## What the exercise asks
Only the lines with "убытки" in the entries below belong in the answer; please copy them.

## Extracted material

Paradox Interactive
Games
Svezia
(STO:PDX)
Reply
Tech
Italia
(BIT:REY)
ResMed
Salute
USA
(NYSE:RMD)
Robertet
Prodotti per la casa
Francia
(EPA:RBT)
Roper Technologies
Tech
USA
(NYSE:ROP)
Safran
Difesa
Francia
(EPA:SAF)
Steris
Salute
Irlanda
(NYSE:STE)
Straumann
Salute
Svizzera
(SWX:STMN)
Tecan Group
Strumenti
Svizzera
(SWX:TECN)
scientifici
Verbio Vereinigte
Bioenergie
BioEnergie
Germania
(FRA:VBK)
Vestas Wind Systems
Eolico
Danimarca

* * *

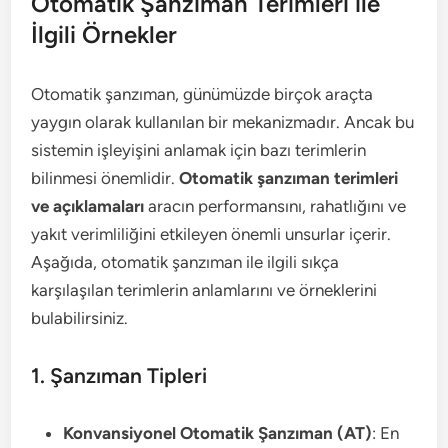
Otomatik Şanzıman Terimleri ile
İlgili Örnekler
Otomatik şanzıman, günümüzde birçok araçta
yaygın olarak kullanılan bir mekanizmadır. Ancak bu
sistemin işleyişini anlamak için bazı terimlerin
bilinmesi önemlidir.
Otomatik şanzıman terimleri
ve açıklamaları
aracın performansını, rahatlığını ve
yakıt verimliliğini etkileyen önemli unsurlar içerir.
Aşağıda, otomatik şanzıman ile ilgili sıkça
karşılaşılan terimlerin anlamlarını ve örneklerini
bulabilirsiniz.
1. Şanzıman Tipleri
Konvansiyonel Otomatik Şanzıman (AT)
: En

...

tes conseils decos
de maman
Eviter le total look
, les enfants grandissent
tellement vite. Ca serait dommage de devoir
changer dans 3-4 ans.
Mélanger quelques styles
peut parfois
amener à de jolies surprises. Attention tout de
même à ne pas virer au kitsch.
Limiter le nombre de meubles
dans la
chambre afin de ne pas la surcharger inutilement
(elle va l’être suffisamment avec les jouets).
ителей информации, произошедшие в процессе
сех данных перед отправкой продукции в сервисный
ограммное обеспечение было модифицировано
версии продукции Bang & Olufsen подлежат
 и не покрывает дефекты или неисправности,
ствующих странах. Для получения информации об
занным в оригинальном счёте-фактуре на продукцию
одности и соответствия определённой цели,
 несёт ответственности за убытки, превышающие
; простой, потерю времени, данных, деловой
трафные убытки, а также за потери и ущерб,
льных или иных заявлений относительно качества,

## Completed task
 несёт ответственности за убытки, превышающие
трафные убытки, а также за потери и ущерб,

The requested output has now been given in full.